_Dataset entries_:
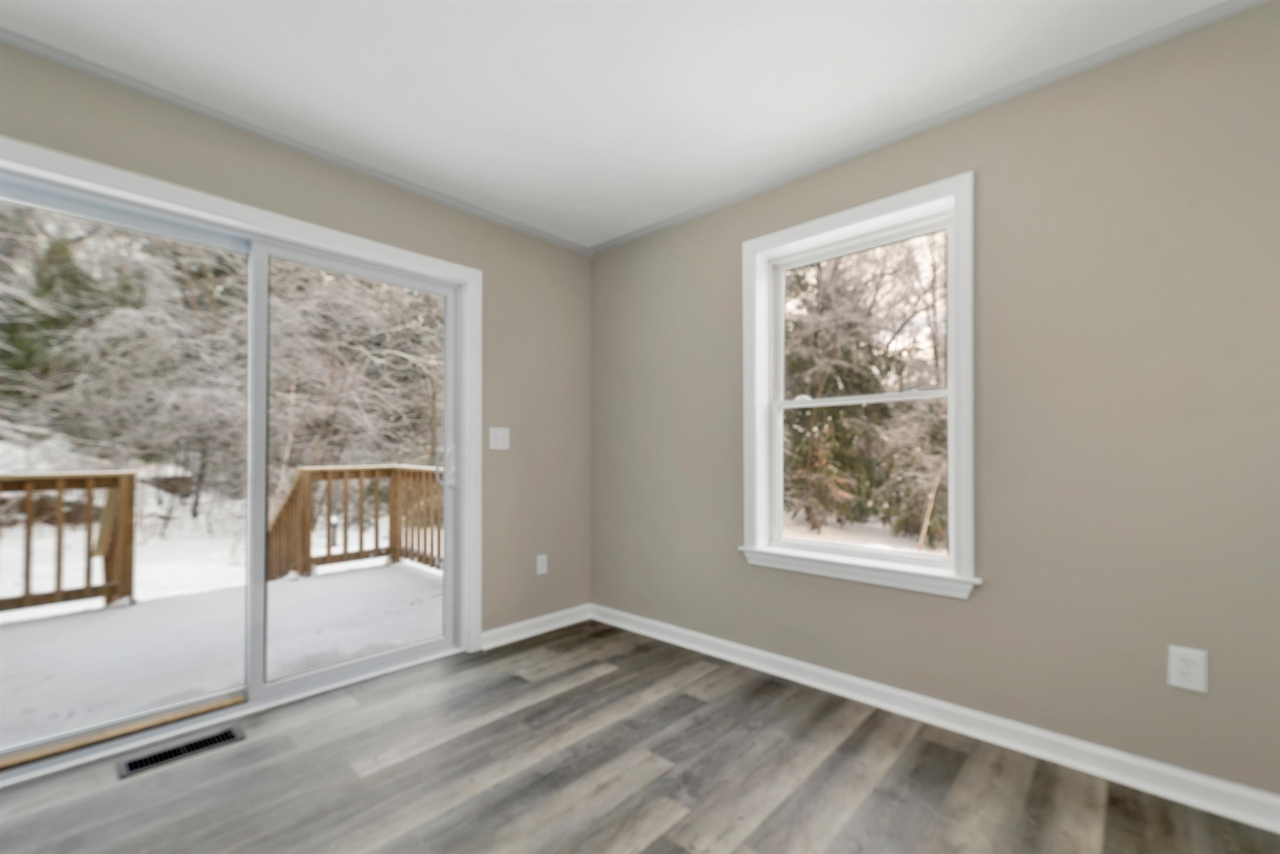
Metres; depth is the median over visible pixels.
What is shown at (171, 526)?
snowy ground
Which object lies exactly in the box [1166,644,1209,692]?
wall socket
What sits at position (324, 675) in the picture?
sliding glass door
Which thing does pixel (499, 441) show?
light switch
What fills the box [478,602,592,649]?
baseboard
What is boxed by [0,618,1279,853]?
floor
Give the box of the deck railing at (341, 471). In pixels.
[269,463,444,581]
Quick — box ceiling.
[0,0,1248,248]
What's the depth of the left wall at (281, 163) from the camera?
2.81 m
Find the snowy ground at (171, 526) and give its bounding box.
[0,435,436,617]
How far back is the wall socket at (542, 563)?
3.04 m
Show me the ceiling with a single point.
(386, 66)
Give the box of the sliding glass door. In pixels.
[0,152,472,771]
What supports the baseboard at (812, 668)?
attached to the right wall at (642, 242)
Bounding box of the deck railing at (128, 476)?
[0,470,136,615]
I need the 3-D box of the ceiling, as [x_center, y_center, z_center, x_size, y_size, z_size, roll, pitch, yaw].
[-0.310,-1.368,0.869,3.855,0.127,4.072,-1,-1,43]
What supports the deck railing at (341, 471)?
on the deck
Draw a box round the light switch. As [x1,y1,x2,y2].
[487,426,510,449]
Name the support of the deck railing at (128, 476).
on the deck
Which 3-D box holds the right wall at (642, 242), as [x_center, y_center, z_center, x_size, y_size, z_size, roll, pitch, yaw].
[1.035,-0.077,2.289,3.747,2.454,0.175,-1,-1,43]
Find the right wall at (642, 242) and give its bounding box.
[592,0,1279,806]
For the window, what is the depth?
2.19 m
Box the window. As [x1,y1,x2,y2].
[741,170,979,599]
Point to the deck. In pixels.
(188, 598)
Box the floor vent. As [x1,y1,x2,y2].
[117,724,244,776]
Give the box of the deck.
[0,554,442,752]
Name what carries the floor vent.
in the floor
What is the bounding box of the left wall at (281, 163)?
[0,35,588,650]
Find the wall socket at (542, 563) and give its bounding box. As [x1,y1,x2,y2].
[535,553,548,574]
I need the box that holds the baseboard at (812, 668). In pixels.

_Work order_:
Set down the material above exactly. Skip any picture.

_Response to the task_:
Metres; depth is the median over visible pixels.
What is shown at (171, 526)?
snowy ground
Which object lies exactly in the box [1166,644,1209,692]?
wall socket
What sits at position (324, 675) in the picture?
sliding glass door
Which thing does pixel (499, 441) show?
light switch
What fills the box [478,602,592,649]?
baseboard
What is boxed by [0,618,1279,853]?
floor
Give the box of the deck railing at (341, 471). In pixels.
[269,463,444,581]
Quick — box ceiling.
[0,0,1248,248]
What's the depth of the left wall at (281, 163) from the camera?
2.81 m
Find the snowy ground at (171, 526) and give its bounding box.
[0,435,436,617]
How far back is the wall socket at (542, 563)?
3.04 m
Show me the ceiling with a single point.
(386, 66)
Give the box of the sliding glass door. In pixels.
[0,152,472,771]
What supports the baseboard at (812, 668)?
attached to the right wall at (642, 242)
Bounding box of the deck railing at (128, 476)?
[0,470,136,615]
I need the 3-D box of the ceiling, as [x_center, y_center, z_center, x_size, y_size, z_size, roll, pitch, yaw].
[-0.310,-1.368,0.869,3.855,0.127,4.072,-1,-1,43]
What supports the deck railing at (341, 471)?
on the deck
Draw a box round the light switch. As [x1,y1,x2,y2].
[487,426,510,449]
Name the support of the deck railing at (128, 476).
on the deck
Which 3-D box holds the right wall at (642, 242), as [x_center, y_center, z_center, x_size, y_size, z_size, roll, pitch, yaw].
[1.035,-0.077,2.289,3.747,2.454,0.175,-1,-1,43]
Find the right wall at (642, 242) and give its bounding box.
[592,0,1279,806]
For the window, what is the depth?
2.19 m
Box the window. As [x1,y1,x2,y2].
[741,170,979,599]
Point to the deck. In pixels.
(188, 598)
Box the floor vent. As [x1,y1,x2,y2].
[117,724,244,776]
Give the box of the deck.
[0,554,442,752]
Name what carries the floor vent.
in the floor
What is the bounding box of the left wall at (281, 163)?
[0,35,588,650]
Find the wall socket at (542, 563) and give its bounding box. As [x1,y1,x2,y2].
[535,553,548,574]
I need the box that holds the baseboard at (812, 668). In pixels.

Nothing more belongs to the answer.